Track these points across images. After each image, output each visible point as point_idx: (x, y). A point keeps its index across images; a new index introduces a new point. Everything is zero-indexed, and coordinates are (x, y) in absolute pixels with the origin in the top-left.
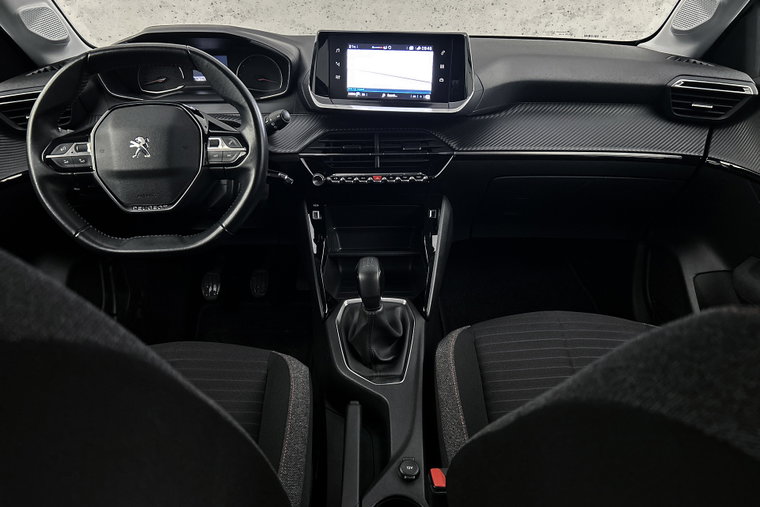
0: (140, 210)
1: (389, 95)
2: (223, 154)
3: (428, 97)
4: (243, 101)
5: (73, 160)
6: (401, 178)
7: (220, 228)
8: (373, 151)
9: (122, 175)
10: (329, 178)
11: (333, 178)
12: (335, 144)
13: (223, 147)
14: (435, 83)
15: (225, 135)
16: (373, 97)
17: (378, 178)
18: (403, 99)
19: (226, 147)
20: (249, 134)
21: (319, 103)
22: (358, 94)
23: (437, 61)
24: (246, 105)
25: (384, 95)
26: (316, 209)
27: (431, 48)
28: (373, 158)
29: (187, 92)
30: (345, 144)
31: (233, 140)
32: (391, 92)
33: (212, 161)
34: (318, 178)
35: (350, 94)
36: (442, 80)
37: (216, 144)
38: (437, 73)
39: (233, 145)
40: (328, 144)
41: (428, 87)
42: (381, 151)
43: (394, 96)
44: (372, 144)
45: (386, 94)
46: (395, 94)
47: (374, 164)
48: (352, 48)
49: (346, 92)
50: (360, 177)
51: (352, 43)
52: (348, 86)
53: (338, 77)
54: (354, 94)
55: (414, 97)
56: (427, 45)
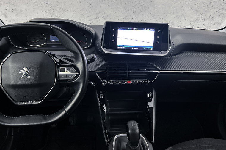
0: (23, 103)
1: (135, 48)
2: (66, 75)
3: (151, 49)
4: (77, 51)
6: (139, 81)
7: (64, 112)
8: (126, 70)
9: (15, 87)
10: (109, 82)
11: (110, 82)
12: (109, 68)
13: (66, 72)
14: (155, 43)
15: (68, 66)
16: (128, 49)
17: (129, 82)
18: (141, 49)
19: (69, 72)
20: (80, 66)
21: (106, 51)
22: (122, 47)
23: (156, 35)
24: (79, 53)
25: (133, 48)
26: (101, 94)
27: (153, 29)
28: (126, 73)
30: (115, 67)
31: (72, 69)
32: (136, 47)
33: (61, 78)
34: (104, 82)
36: (158, 42)
37: (64, 71)
38: (156, 39)
39: (72, 71)
40: (107, 68)
41: (152, 45)
42: (129, 70)
43: (137, 48)
44: (126, 67)
45: (134, 48)
46: (138, 48)
47: (126, 75)
48: (120, 29)
49: (117, 47)
50: (122, 81)
51: (120, 27)
52: (118, 44)
53: (113, 41)
54: (120, 48)
55: (146, 49)
56: (152, 28)
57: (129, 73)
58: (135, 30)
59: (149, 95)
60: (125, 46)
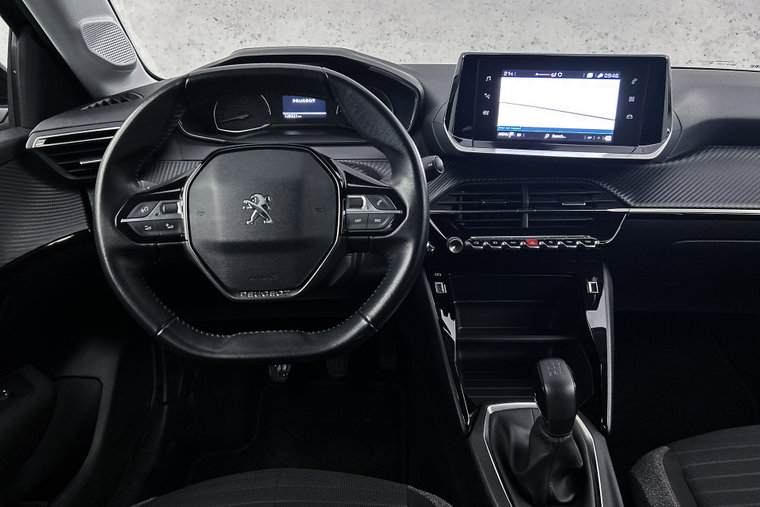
0: (250, 296)
1: (554, 136)
2: (368, 218)
3: (608, 139)
4: (400, 146)
5: (159, 225)
6: (564, 241)
7: (364, 323)
8: (520, 206)
9: (229, 248)
11: (472, 242)
14: (620, 120)
16: (533, 139)
17: (534, 242)
18: (575, 139)
19: (374, 210)
22: (512, 134)
23: (624, 92)
24: (404, 151)
25: (547, 136)
26: (439, 279)
27: (617, 76)
28: (521, 215)
29: (272, 132)
30: (485, 197)
31: (382, 199)
32: (557, 131)
33: (352, 227)
34: (456, 243)
35: (500, 134)
36: (630, 116)
37: (359, 204)
38: (623, 107)
39: (382, 206)
41: (610, 126)
42: (532, 206)
43: (562, 136)
44: (520, 197)
45: (551, 134)
46: (563, 134)
47: (521, 223)
48: (508, 76)
49: (497, 132)
50: (509, 241)
51: (508, 68)
52: (499, 124)
53: (486, 113)
54: (506, 134)
55: (589, 138)
56: (612, 71)
57: (531, 215)
58: (557, 77)
59: (592, 285)
60: (523, 130)
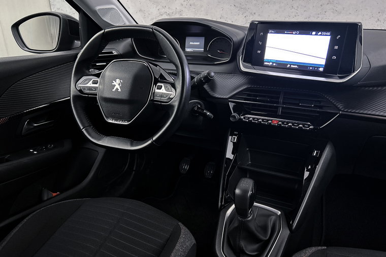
0: (113, 122)
1: (292, 66)
2: (162, 95)
3: (321, 69)
5: (90, 88)
6: (293, 125)
7: (151, 141)
8: (278, 103)
9: (107, 100)
10: (242, 117)
11: (245, 117)
12: (249, 95)
13: (163, 90)
14: (329, 59)
16: (282, 66)
17: (275, 121)
18: (303, 69)
21: (244, 68)
22: (271, 63)
23: (332, 43)
25: (289, 66)
26: (236, 135)
27: (329, 34)
30: (258, 96)
31: (169, 86)
32: (294, 63)
33: (156, 98)
34: (234, 117)
35: (265, 63)
36: (334, 57)
37: (160, 88)
38: (331, 52)
39: (168, 90)
41: (323, 62)
42: (284, 103)
43: (296, 66)
44: (278, 98)
45: (291, 65)
46: (298, 66)
47: (277, 112)
48: (271, 33)
49: (264, 62)
50: (263, 120)
51: (272, 29)
52: (265, 58)
53: (259, 52)
54: (268, 64)
55: (311, 68)
56: (326, 31)
57: (283, 108)
58: (296, 34)
59: (316, 152)
60: (277, 62)
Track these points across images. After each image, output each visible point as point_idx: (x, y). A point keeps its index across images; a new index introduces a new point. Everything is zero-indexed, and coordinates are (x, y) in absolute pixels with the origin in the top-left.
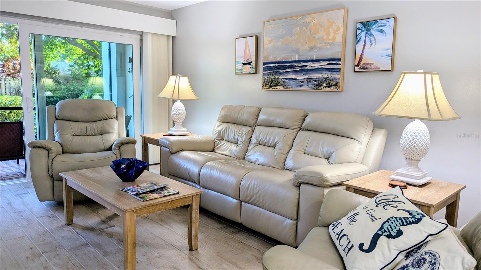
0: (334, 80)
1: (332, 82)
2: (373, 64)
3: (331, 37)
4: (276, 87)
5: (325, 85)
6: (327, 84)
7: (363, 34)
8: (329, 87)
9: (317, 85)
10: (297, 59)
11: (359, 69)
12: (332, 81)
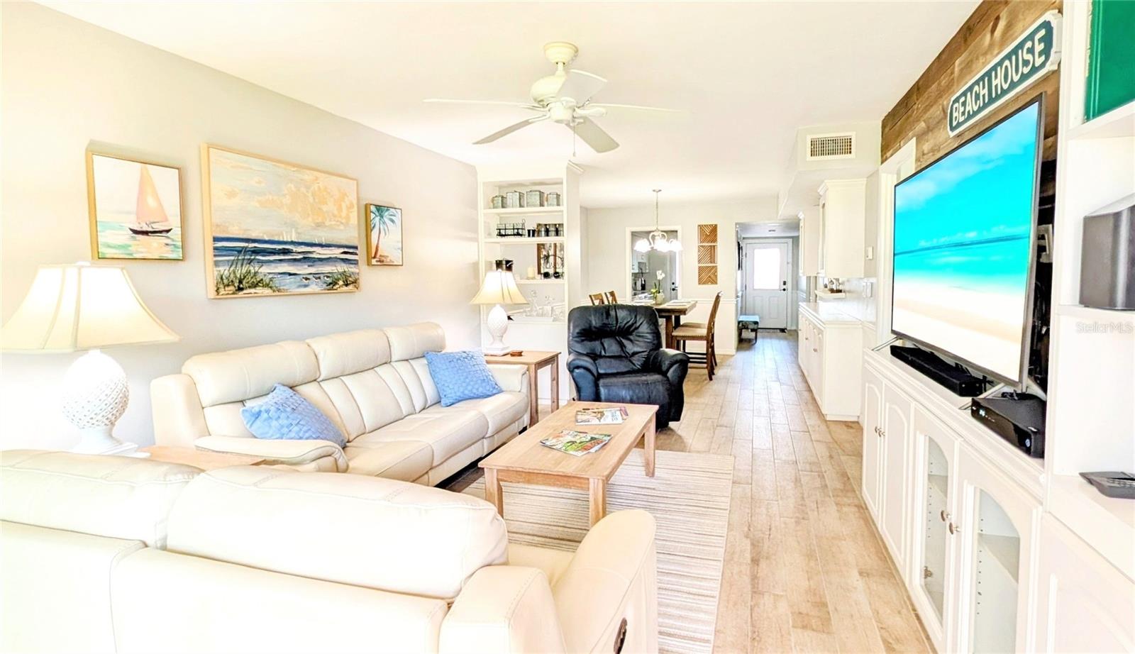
0: (352, 276)
1: (350, 279)
2: (388, 257)
3: (344, 214)
4: (252, 291)
5: (341, 283)
6: (344, 282)
7: (377, 219)
8: (347, 285)
9: (330, 284)
10: (294, 239)
11: (377, 261)
12: (350, 276)
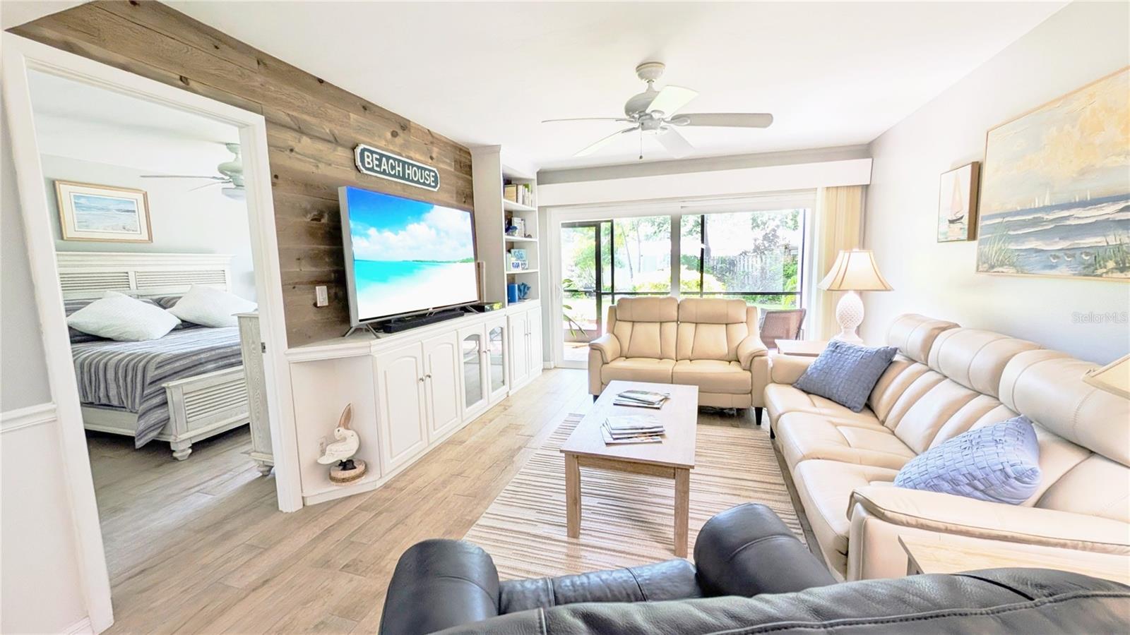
6: (1117, 263)
8: (1123, 270)
10: (1047, 203)
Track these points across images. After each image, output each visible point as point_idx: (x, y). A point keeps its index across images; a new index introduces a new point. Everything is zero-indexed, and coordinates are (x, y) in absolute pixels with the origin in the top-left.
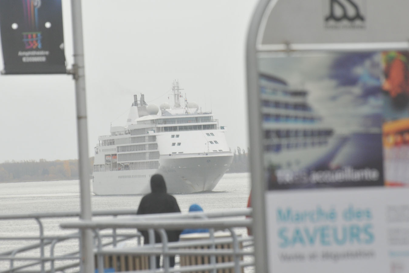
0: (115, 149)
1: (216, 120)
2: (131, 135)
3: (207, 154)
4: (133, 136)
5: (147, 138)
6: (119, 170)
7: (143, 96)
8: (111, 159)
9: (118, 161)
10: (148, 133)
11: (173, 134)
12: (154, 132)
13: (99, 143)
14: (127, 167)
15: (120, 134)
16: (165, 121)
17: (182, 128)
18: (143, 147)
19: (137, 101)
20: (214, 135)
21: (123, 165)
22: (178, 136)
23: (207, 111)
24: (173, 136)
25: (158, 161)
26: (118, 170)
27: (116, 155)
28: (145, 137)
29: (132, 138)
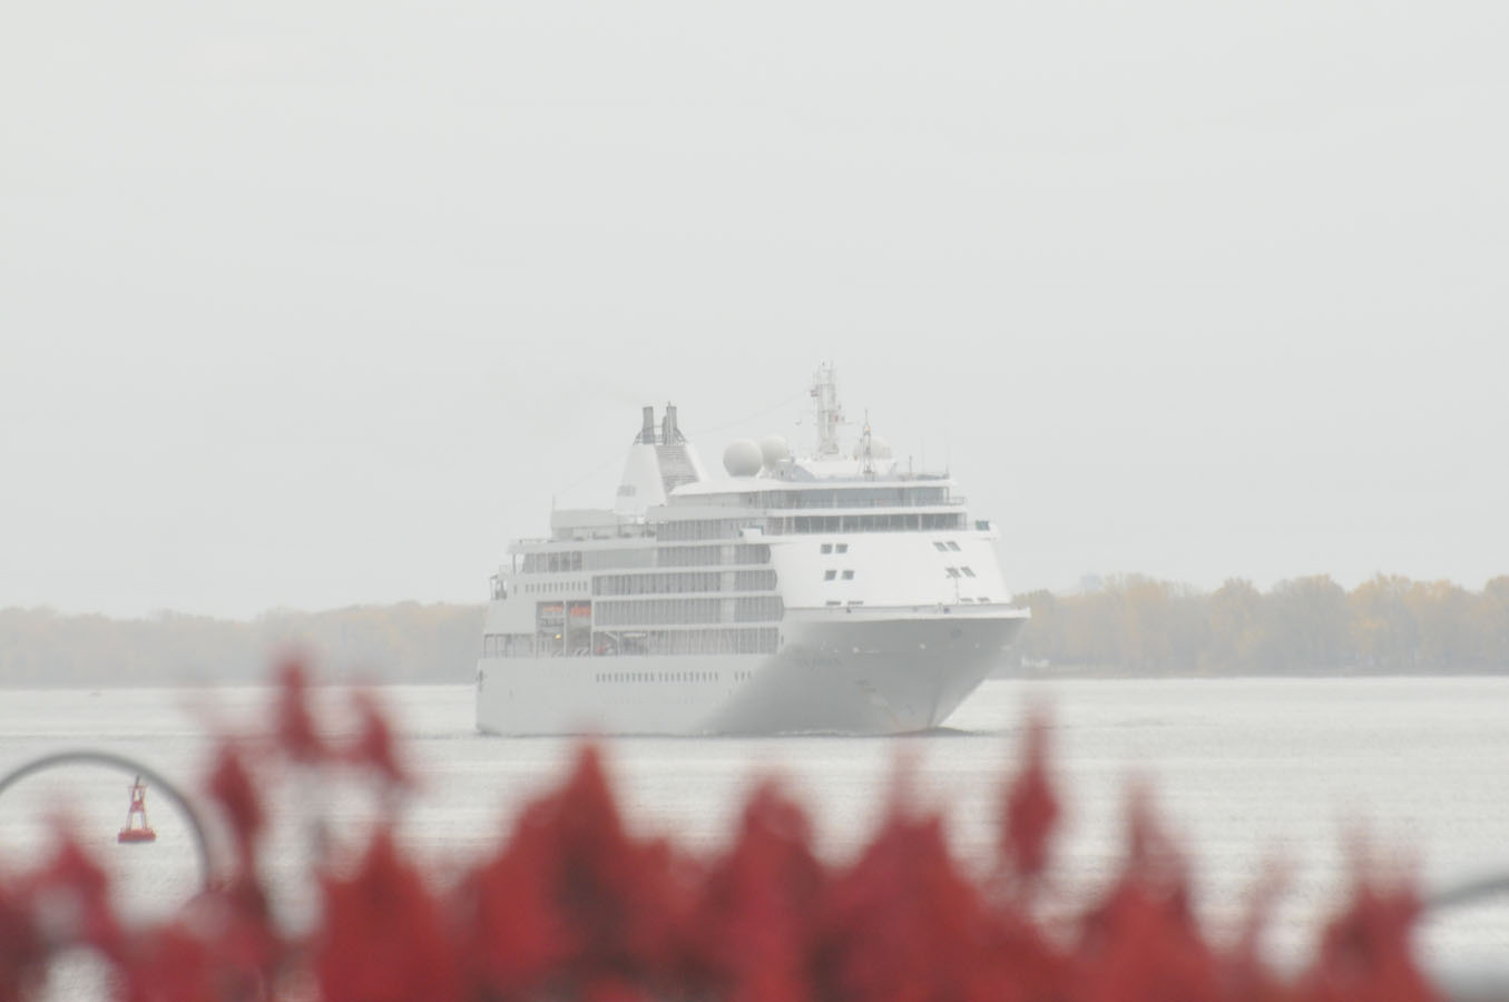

Problem details: Repeat all of these lines, substituting "upper-left" for "top-left" and changing nothing else. Leave the pictures out of your answer.

Solution to this exercise:
Track these points across images. After each image, output each visible point as point_idx: (x, y). A point keeps its index across images; a new index introduces a new point. Everything is zero-indexed, and coordinates are (x, y) in absolute pixels with the origin in the upper-left.
0: (140, 210)
1: (389, 95)
2: (223, 154)
3: (428, 97)
4: (243, 101)
5: (73, 160)
6: (401, 178)
7: (220, 228)
8: (373, 151)
9: (122, 175)
10: (329, 178)
11: (333, 178)
12: (335, 144)
13: (223, 147)
14: (435, 83)
15: (225, 135)
16: (373, 97)
17: (378, 178)
18: (403, 99)
19: (226, 147)
20: (249, 134)
21: (319, 103)
22: (358, 94)
23: (437, 61)
24: (246, 105)
25: (384, 95)
26: (316, 209)
27: (431, 48)
28: (373, 158)
29: (187, 92)
30: (345, 144)
31: (233, 140)
32: (391, 92)
33: (212, 161)
34: (318, 178)
35: (350, 94)
36: (442, 80)
37: (216, 144)
38: (437, 73)
39: (233, 145)
40: (328, 144)
41: (428, 87)
42: (381, 151)
43: (394, 96)
44: (372, 144)
45: (386, 94)
46: (395, 94)
47: (374, 164)
48: (352, 48)
49: (346, 92)
50: (360, 177)
51: (352, 43)
52: (348, 86)
53: (338, 77)
54: (354, 94)
55: (414, 97)
56: (427, 45)
0: (23, 103)
1: (135, 48)
2: (66, 75)
3: (151, 49)
4: (77, 51)
6: (139, 81)
7: (64, 112)
8: (126, 70)
9: (15, 87)
10: (109, 82)
11: (110, 82)
12: (109, 68)
13: (66, 72)
14: (155, 43)
15: (68, 66)
16: (128, 49)
17: (129, 82)
18: (141, 49)
19: (69, 72)
20: (80, 66)
21: (106, 51)
22: (122, 47)
23: (156, 35)
24: (79, 53)
25: (133, 48)
26: (101, 94)
27: (153, 29)
28: (126, 73)
30: (115, 67)
31: (72, 69)
32: (136, 47)
33: (61, 78)
34: (104, 82)
36: (158, 42)
37: (64, 71)
38: (156, 39)
39: (72, 71)
40: (107, 68)
41: (152, 45)
42: (129, 70)
43: (137, 48)
44: (126, 67)
45: (134, 48)
46: (138, 48)
47: (126, 75)
48: (120, 29)
49: (117, 47)
50: (122, 81)
51: (120, 27)
52: (118, 44)
53: (113, 41)
54: (120, 48)
55: (146, 49)
56: (152, 28)
57: (129, 73)
58: (135, 30)
59: (149, 95)
60: (125, 46)
0: (250, 296)
1: (554, 136)
2: (368, 218)
3: (608, 139)
4: (400, 146)
5: (159, 225)
6: (564, 241)
7: (364, 323)
8: (520, 206)
9: (229, 248)
11: (472, 242)
14: (620, 120)
16: (533, 139)
17: (534, 242)
18: (575, 139)
19: (374, 210)
22: (512, 134)
23: (624, 92)
24: (404, 151)
25: (547, 136)
26: (439, 279)
27: (617, 76)
28: (521, 215)
29: (272, 132)
30: (485, 197)
31: (382, 199)
32: (557, 131)
33: (352, 227)
34: (456, 243)
35: (500, 134)
36: (630, 116)
37: (359, 204)
38: (623, 107)
39: (382, 206)
41: (610, 126)
42: (532, 206)
43: (562, 136)
44: (520, 197)
45: (551, 134)
46: (563, 134)
47: (521, 223)
48: (508, 76)
49: (497, 132)
50: (509, 241)
51: (508, 68)
52: (499, 124)
53: (486, 113)
54: (506, 134)
55: (589, 138)
56: (612, 71)
57: (531, 215)
58: (557, 77)
59: (592, 285)
60: (523, 130)
0: (113, 122)
1: (292, 66)
2: (162, 95)
3: (321, 69)
5: (90, 88)
6: (293, 125)
7: (151, 141)
8: (278, 103)
9: (107, 100)
10: (242, 117)
11: (245, 117)
12: (249, 95)
13: (163, 90)
14: (329, 59)
16: (282, 66)
17: (275, 121)
18: (303, 69)
21: (244, 68)
22: (271, 63)
23: (332, 43)
25: (289, 66)
26: (236, 135)
27: (329, 34)
30: (258, 96)
31: (169, 86)
32: (294, 63)
33: (156, 98)
34: (234, 117)
35: (265, 63)
36: (334, 57)
37: (160, 88)
38: (331, 52)
39: (168, 90)
41: (323, 62)
42: (284, 103)
43: (296, 66)
44: (278, 98)
45: (291, 65)
46: (298, 66)
47: (277, 112)
48: (271, 33)
49: (264, 62)
50: (263, 120)
51: (272, 29)
52: (265, 58)
53: (259, 52)
54: (268, 64)
55: (311, 68)
56: (326, 31)
57: (283, 108)
58: (296, 34)
59: (316, 152)
60: (277, 62)
Track these points across images. After each image, output each visible point as point_idx: (x, y). A point keeps its index across images; a new index introduces a new point. Everything is zero-indexed, and coordinates are (x, y) in absolute pixels with the origin in the upper-left.
0: (334, 80)
1: (332, 82)
2: (373, 64)
3: (331, 37)
4: (276, 87)
5: (325, 85)
6: (327, 84)
7: (363, 34)
8: (329, 87)
9: (317, 85)
10: (297, 59)
11: (359, 69)
12: (332, 81)
0: (352, 276)
1: (350, 279)
2: (388, 257)
3: (344, 214)
4: (252, 291)
5: (341, 283)
6: (344, 282)
7: (377, 219)
8: (347, 285)
9: (330, 284)
10: (294, 239)
11: (377, 261)
12: (350, 276)
6: (1117, 263)
8: (1123, 270)
10: (1047, 203)
Track these points across images. After each image, output each visible point as point_idx: (x, y). A point keeps its index across images; a new index introduces a new point. Everything is zero-indexed, and coordinates are (x, y) in absolute pixels with the origin in the upper-left.
0: (115, 149)
1: (216, 120)
2: (131, 135)
3: (207, 154)
4: (133, 136)
5: (147, 138)
6: (119, 170)
7: (143, 96)
8: (111, 159)
9: (118, 161)
10: (148, 133)
11: (173, 134)
12: (154, 132)
13: (99, 143)
14: (127, 167)
15: (120, 134)
16: (165, 121)
17: (182, 128)
18: (143, 147)
19: (137, 101)
20: (214, 135)
21: (123, 165)
22: (178, 136)
23: (207, 111)
24: (173, 136)
25: (158, 161)
26: (118, 170)
27: (116, 155)
28: (145, 137)
29: (132, 138)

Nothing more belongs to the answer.